Société

La martiniquaise Aimée Gestelle, reconnue « chahida » (martyre) en Algérie ?

 Qui se souvient de la Martiniquaise Aimée Gestelle, infirmière de l’Armée de Libération Nationale, tombée au champ d’honneur à Tafoughalt dans l’actuelle commune d’Aït Yahia Moussa ? d’après un article d’Amar Ouramdane dans la dépêche de Kabylie.

63 ans après, personne ne pourra nier les grands sacrifices consentis par tous ces étrangers et ces étrangères, d’origines différentes, qui épousèrent la cause du peuple algérien, dès le déclenchement de la guerre.

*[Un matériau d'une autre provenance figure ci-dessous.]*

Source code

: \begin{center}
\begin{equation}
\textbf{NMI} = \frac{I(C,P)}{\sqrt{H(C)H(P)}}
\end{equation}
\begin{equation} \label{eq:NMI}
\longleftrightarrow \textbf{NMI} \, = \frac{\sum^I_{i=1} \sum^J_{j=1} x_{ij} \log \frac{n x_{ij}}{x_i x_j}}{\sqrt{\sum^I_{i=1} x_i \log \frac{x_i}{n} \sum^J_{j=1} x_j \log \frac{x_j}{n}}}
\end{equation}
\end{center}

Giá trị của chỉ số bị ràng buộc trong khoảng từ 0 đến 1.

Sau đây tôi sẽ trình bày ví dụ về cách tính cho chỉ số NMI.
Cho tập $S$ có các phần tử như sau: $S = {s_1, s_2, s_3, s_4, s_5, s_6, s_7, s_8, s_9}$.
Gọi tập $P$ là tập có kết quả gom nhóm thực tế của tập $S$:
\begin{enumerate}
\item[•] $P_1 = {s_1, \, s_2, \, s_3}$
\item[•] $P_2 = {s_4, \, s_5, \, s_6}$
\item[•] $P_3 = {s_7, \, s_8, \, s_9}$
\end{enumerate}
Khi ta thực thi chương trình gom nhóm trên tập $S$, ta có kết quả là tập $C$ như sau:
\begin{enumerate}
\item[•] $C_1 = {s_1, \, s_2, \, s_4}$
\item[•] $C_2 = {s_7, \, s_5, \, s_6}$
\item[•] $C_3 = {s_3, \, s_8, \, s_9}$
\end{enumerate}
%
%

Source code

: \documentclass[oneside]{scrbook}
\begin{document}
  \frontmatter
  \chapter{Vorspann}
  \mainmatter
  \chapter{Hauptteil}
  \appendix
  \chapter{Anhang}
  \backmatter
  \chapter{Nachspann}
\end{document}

C’est le frère de l’époux de cette héroïne, dont le mari, Ahmed Améziane Lounnas, était tombé arme à la main dans le même village la même année, qui revient sur le cas de cette combattante de première heure.

Ahmed Améziane Lounnas est né le 26 novembre 1938 à Draâ El-Mizan, il part en France à l’age de 17 ans où il est hébergé par son frère Ahcène, qui deviendra, plus tard, officier de l’ALN. Il est employé dans une blanchisserie à Malakoff. On lui confie  de nombreuses missions, dont la distribution de tracts et la collecte de fonds… Tombé malade, il est envoyé dans une maison de repos, dans les Landes. Il rentre au pays en compagnie de son épouse, une Martiniquaise, Aimée Gestelle, infirmière de profession.

Dès son arrivée à Draâ El-Mizan, ils e charge du ravitaillement, des médicaments… Il  tape des documents que lui donnent les membres de l’ALN dans le restaurant de son père à la Rue d’Isly, aujourd’hui, rue Aïssat Idir. En 1958, il rejoint l’ALN à Sanana, son village natal, sous les ordres de Hocine Hikem. Il tombe au champ d’honneur à Tafoughalt en 1959.

Son épouse ne veut pas rester cloîtrée dans la maison de ses beaux-parents. Prête à se sacrifier pour le pays, tout comme son mari, elle décide de rejoindre son époux au maquis. Elle sera tuée par l’aviation coloniale à Tafoughalt en 1959, lors de l’opération Jumelles

«J’avais à peu près sept ans. Je gardais toujours son image. C’étaient ma mère et ma sœur qui lui mirent un haïk et l’accompagnèrent jusqu’au maquis. Elle se chargea, alors, de soigner les blessés de l’ALN. On m’a raconté, par la suite, qu’elle avait même soigné le capitaine Si Moh Nachid (Oudni Aomar)», témoigne M. Mohamed Lounnas, dit Mokrane Lahchaichi.

«Par devoir de mémoire, je lance un appel à tous ceux qui l’ont connue ou côtoyée de m’appeler au numéro de téléphone 0772 12 77 14. Eu égard à son sacrifice pour la patrie, nous aimerions qu’elle soit reconnue en tant que chahida».